● **REQUIREMENT**
Swap "Dot" for "Marker" in everything from the line containing "pose: elev=214.0 azim=127.3" down to the line containing "Dot at: (194, 238)", and write out only those lines with nothing else changed.

● **RECORD LIST**

┌──

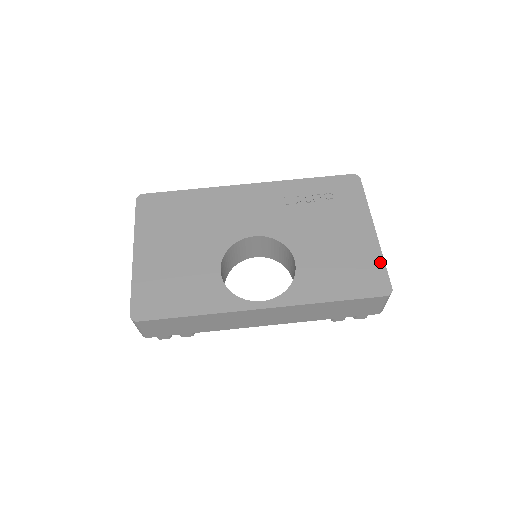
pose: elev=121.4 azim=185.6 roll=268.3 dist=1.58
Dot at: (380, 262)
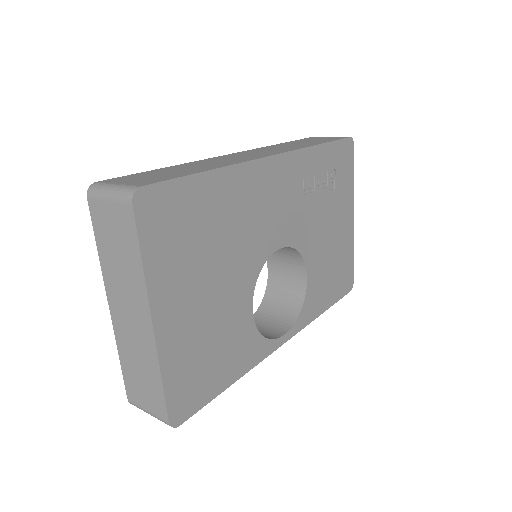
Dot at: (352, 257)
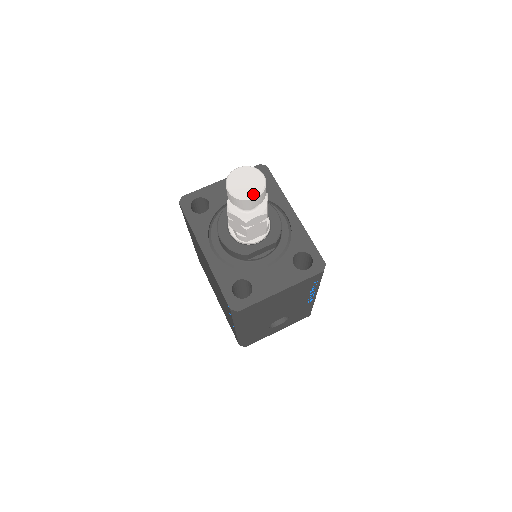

└──
┌──

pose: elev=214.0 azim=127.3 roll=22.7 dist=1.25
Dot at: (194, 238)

└──
┌──

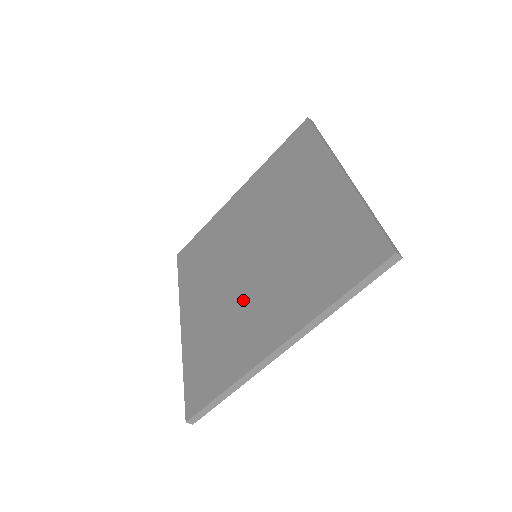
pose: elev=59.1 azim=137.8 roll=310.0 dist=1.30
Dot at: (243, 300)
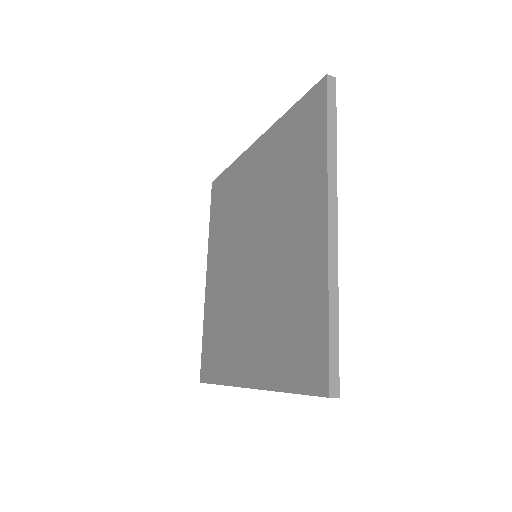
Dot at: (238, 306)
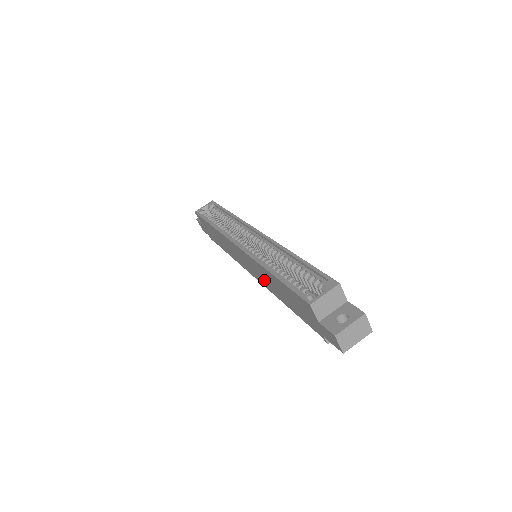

└──

● **SOLUTION FOR THIS PROBLEM**
pose: elev=214.0 azim=127.3 roll=22.7 dist=1.25
Marker at: (194, 238)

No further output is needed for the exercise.